The State that had no compulsory power would be worth nothing. There must be power in it, and on the whole our State dedicates its power to the cause of freedom. They had proof of that. So far from it being true they owed little to their country, they owed everything to it. If their country perished, none of their interests would hold.
One question more. Was war even right? Had the State any right to compel one to fight and go into war? That was another utterly foolish question universally asked by people who he wanted to convince of not thinking about these things.
That was the answer to this question. There was no answer to the abstract question – whether war was right or wrong. The same war might be wrong to one people and right to another people. This war was, he thought, for the Germans one of the greatest crimes known to human history; a crime of treacherous preparation for forty years, to carry out the most aggressive purpose that a great nation had ever entertained.
It was bad in its conception, bad in its purpose, bad in the way in which it was carried out. On the other had, it should be, and it was, to thousands of our young men if not to millions of our young men, in very truth, the service of God. The same war; fought in the service of evil on the one side, and on the other it was a holy war.
Any action depended whether it was right or wrong upon its motive, upon the principle of which action was only the outside shell. It was a fight for territory, or balance of power; we are not better than our neighbours; there is no great merit, just the old story. By and by some other country will be getting too strong and we will be fighting against them.

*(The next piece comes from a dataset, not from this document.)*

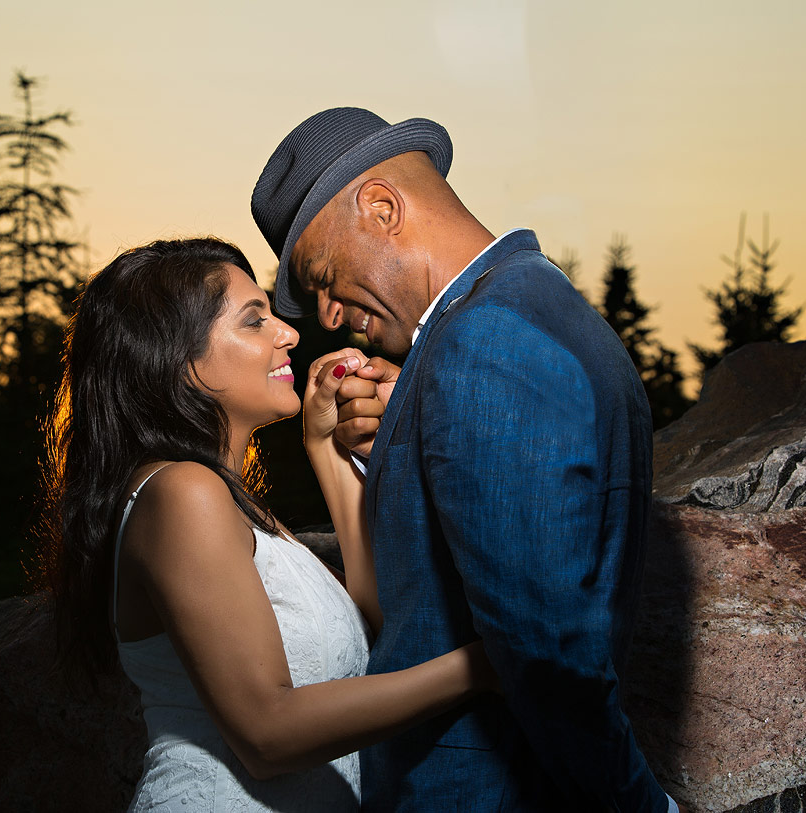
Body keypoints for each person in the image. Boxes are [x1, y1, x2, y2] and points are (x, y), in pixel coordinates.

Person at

People, in asking what was the motive of this war, looked at some single motive. Was it our own good, or the good of Belgium, or what particular motive drove us to war? That was always our sole question; a silly enquiry. Why? Because although our motives were single, they were never simple.
They were always extraordinarily complex. Why? Because every man really threw into his action, not a single motive, but his own personality. It was the mind as a whole that did really depended upon the character that had been thrown into it.
If they wanted to judge the war they must look at the character of the two peoples. What about the Prussian character, because the Prussians were primarily responsible for this war?
Every spot in the history of the Prussian was the same cruel aggressiveness, the same utter disrespect of the rights of others, the same tyranny of disposition. Long before they were kings the Prussian nobility were called by the same name as the Royal House was to this day – Hohenzollern, which meant high taxes.
Was there any body present who for a moment doubted if the Germans got their way with us, if we don’t give ourselves to defeat them, they would tax us, and in the words of Bismarck, when speaking of the French, bleed us white.
That was what we were up against. In conclusion, he made an earnest appeal to the young men “Go like men”; to g willingly, because nothing else would support their minds than a sense of duty, and that they were fighting for a great cause. (Applause).
Madame Kate Morgan sang in Welsh, and the meeting closed with “God save the King.”